* _What you should do_:
From the records below, pull each line that has "roku".

* _Entries provided_:

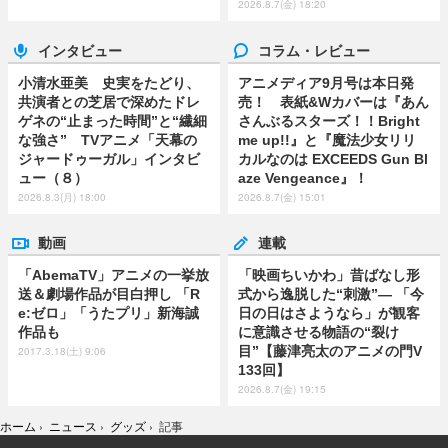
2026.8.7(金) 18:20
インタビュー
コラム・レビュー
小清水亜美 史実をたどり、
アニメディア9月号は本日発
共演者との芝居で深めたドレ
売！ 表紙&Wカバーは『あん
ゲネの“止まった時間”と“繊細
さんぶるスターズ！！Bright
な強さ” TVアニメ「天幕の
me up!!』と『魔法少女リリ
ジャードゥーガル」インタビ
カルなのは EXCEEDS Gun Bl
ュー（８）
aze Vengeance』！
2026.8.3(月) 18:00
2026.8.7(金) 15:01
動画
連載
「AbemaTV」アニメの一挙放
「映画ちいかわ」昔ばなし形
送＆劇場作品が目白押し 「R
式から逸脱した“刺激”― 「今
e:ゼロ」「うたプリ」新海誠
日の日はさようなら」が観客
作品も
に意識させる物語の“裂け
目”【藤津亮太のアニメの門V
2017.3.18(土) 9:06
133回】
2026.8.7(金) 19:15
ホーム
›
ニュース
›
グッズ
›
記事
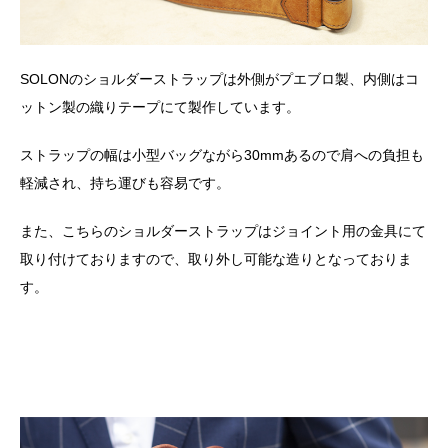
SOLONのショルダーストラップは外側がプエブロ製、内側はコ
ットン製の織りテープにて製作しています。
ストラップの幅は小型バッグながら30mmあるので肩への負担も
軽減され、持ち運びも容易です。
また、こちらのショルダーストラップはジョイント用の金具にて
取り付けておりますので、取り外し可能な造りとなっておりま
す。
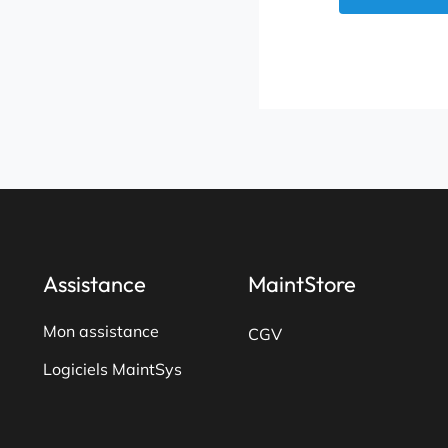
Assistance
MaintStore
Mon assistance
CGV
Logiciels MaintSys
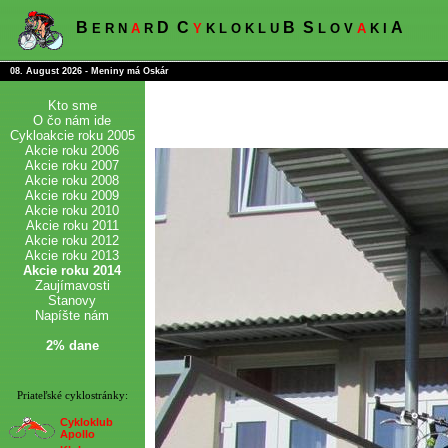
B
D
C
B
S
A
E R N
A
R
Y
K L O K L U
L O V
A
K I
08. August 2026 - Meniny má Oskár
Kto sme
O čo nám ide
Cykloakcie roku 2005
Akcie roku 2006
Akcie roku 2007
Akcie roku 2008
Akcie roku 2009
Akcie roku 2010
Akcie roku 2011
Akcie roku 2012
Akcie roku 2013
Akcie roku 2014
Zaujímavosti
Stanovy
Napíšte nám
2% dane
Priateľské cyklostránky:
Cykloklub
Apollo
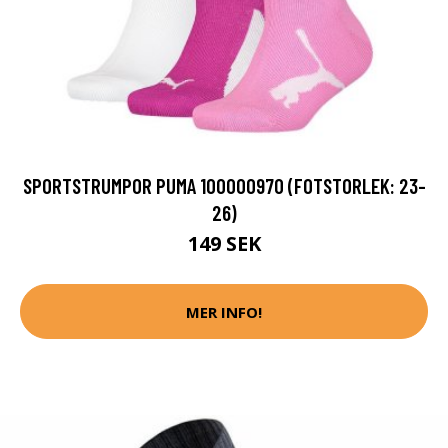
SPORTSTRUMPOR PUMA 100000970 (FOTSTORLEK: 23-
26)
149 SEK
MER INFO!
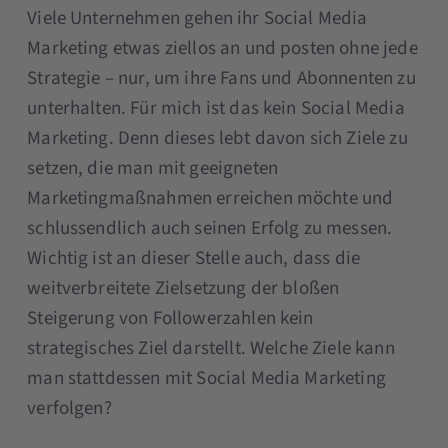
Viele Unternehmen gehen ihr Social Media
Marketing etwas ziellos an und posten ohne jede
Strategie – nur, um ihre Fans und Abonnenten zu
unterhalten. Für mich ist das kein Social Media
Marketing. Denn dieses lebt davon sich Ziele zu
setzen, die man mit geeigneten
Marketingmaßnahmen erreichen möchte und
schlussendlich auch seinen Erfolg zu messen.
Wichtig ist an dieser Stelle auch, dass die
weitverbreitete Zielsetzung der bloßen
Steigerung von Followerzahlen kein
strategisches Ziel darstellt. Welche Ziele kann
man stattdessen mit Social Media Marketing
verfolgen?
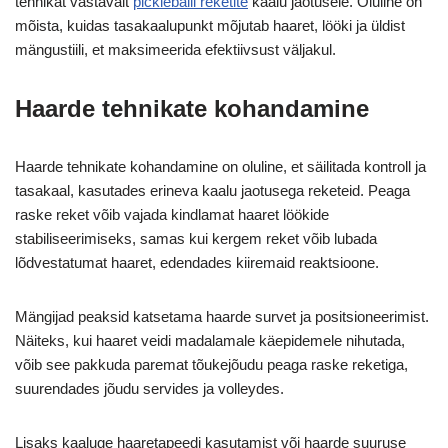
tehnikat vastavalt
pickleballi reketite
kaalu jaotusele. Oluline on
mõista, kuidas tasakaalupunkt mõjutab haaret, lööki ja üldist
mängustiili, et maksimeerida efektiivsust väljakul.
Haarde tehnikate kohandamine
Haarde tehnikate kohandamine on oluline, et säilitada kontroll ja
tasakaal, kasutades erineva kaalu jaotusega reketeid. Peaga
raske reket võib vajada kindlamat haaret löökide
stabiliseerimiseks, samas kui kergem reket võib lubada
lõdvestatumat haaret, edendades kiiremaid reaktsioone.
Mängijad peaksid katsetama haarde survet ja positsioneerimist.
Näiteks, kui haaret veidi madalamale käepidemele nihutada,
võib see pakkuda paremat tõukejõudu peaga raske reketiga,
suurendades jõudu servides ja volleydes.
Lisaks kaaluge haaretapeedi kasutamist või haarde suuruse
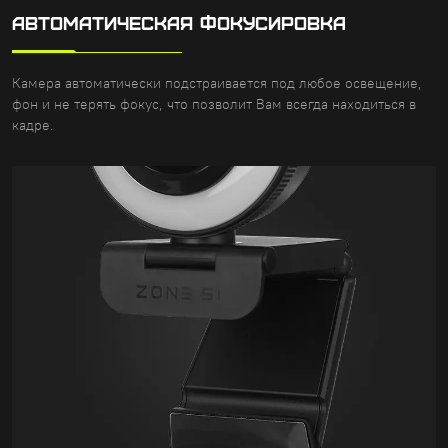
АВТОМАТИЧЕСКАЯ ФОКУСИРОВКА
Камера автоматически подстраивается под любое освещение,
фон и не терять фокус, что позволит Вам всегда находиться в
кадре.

* _Result of this exercise_:
Cykloakcie roku 2005
Akcie roku 2006
Akcie roku 2007
Akcie roku 2008
Akcie roku 2009
Akcie roku 2010
Akcie roku 2011
Akcie roku 2012
Akcie roku 2013
Akcie roku 2014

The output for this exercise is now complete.